Replies are listed 'Best First'.
Re: Fork Windows
by tilly (Archbishop) on Jan 15, 2009 at 05:18 UTC
    What kind of volume do your applications have? Assuming a basic intranet scenario, I would highly recommend just going out and getting a free webserver that works on Windows. You can even run (albeit very inefficiently) Apache with mod_perl in pre-fork mode.

    That said, the likely cause of your problem is that Windows doesn't really support the fork command. So it is emulated in Perl using threads. That works OK for very simple stuff. But that emulation breaks down when you start doing complex signal handling. For instance you can't predict which thread will receive a signal, so how can you reliably handle signals differently in child threads and in the controlling thread?

    If you want to go down this route I would suggest using a module like Win32::Process to spawn your child processes. That way you have real processes that you can manipulate with the Win32 API.

Re: Fork Windows
by BrowserUk (Patriarch) on Jan 15, 2009 at 09:11 UTC
    1. Windows doesn't do signals!

      Perl emulates (badly) a very limited set of (just 4 trappable) signals under Win32. Any application that relies upon signals for IPC will fail to work reliably under Windows.

    2. Windows doesn't do fork.

      Perl emulates fork using threads under Win32. It uses USER space code, to emulate the COW sharing of memory via CLONING (wholesale copying) of data. The result is relatively slow and memory consuming.

    Cygwin does a similar emulation of signals and fork but uses real processes for the latter. It still involves wholesale copying of memory to emulate COW, and the signals emulation whilst more complete is still an emulation; incomplete and far from transparently compatible.

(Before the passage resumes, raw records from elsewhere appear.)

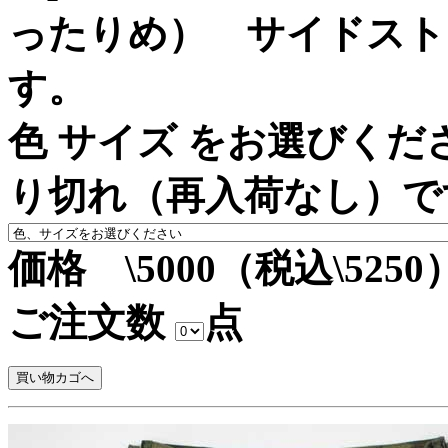
ったりめ） サイドスト
す。
色 サイズ をお選びく
り切れ（再入荷なし）で
価格 \5000（税込\5250
ご注文数
点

    I have to concur with tilly that you would be far better off separating the webserver from your application and using a lightweight dedicated HTTP server, rather than trying to roll your own cross-platform solution in Perl.

    Something like TinyWEB or TinySSL is a 53k executable with a 2MB memory footprint, comes with source (albiet Delphi), and is surprisingly fast and robust non-forking (select loop driven) server that can handle Perl cgis.

    There are lots of others, some platform-specific, some cross-platform. Writing & maintaining your own in Perl doesn't make sense.